The town containing houses, hospitals, service departments, playgrounds, plazas, shops and social venues was founded in 1904. By 1920 15,000 residents occupied Sewell, by 1977 most residents had evacuated and large parts of the town were demolished. In 1998 the Chilean Government declared Sewell a National Monument. The UNESCO designated it a World Heritage Site in 2006. Today remaining buildings are filled with sand.
Other towns vanish through natural climatic conditions, the Villa Epecuén was a tourist village located in the Buenos Aires Province of Argentina. The town was built on the shores of Lago Epecuén, a lake with salt levels 10 times higher than the ocean and was well known for its therapeutic power.
To support the demand of tourism, Villa Epecuén reached a permanent population of 5,000 in 1970. In 1985 a long lasting wet weather condition caused an enormous volume of water to instantly submerge the town under 1.2 meters of water, over the years to follow the town became fully submerged under 10 metres of salty ocean water. In 2009, the water began to recede. Today the city is covered in salt and has a lonely population of 1; 81-year-old Pablo Novak.
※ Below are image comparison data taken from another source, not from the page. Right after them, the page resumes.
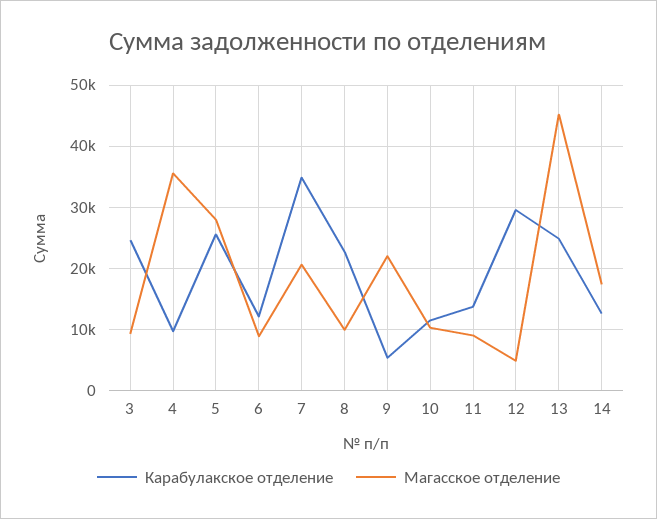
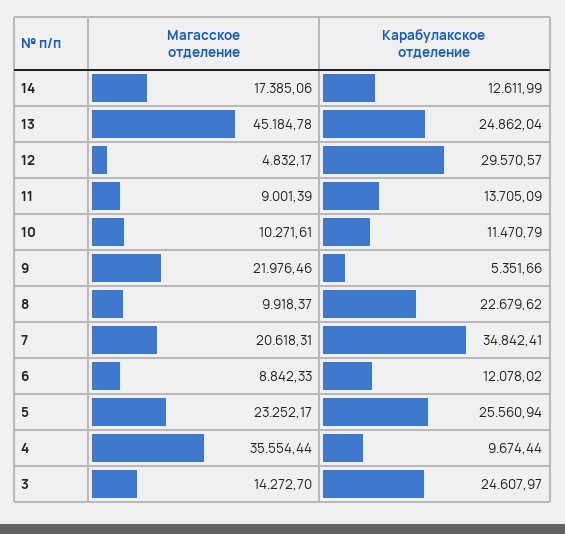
  {
    "Карабулакское отделение": {
      "3": 24607.97,
      "4": 9674.44,
      "5": 25560.94,
      "6": 12078.02,
      "7": 34842.41,
      "8": 22679.62,
      "9": 5351.66,
      "10": 11470.79,
      "11": 13705.09,
      "12": 29570.57,
      "13": 24862.04,
      "14": 12611.99
    },
    "Магасское отделение": {
-     "3": 9000,
+     "3": 14272.7,
      "4": 35554.44,
-     "5": 28000,
+     "5": 23252.17,
      "6": 8842.33,
      "7": 20618.31,
      "8": 9918.37,
      "9": 21976.46,
      "10": 10271.61,
      "11": 9001.39,
      "12": 4832.17,
      "13": 45184.78,
      "14": 17385.06
    }
  }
Other cities remain perpetually incomplete. The Kowloon Walled City was a densely populated, largely ungoverned settlement in New Kowloon, Hong Kong. The history of the city can be traced back to the Song Dynasty (960–1279), when an outpost was established to protect against pirates. By 1987 the city had a dense population of 33,000 residents.
Over time the city became the most dense city in the world and degraded into a “city of sin”, devoid of government or law. Floors were constructed on top of buildings until they reached over ten stories, and residents created a labyrinth of stairs and walkways above the street that enabled them to travel from one end of the city to the other without ever touching ground. Eventually, natural light could not penetrate street level. The city was demolished and replaced with a park in 1993.
Imagine a city with a population of 70,000 in the middle of the Nevada desert that is assembled and dissembled within a week, only to be reassembled the following year. Burning Man is truly a perpetually unfinished city, though many designers regard it as a paradigm for urban planning.
The “Black Rock City” is organised in concentric circles, which are renamed each year in alphabetical order. These rings are bisected by radials that align with the numbers on a clock, making it simple to explain your location.
Ironically, when you google the term “unfinished cities,” many of the resulting sites discuss New York City. How could such a thriving metropolis feel unfinished? The Museum of the Phantom City app for the iPhone depicts “the city that never was but could have been,” according to co-founder Irene Cheng, sort of an alternate future.
An interesting interpretation of the “unfinished city”, the Museum of the Phantom City is a interesting public art project that allows individuals to browse the visionary designs for New York city on their computer or iPhone. Users can checkout images and descriptions of projects including Buckminster Fuller’s dome over midtown Manhattan or Archigram’s pop-futurist, “Walking City.”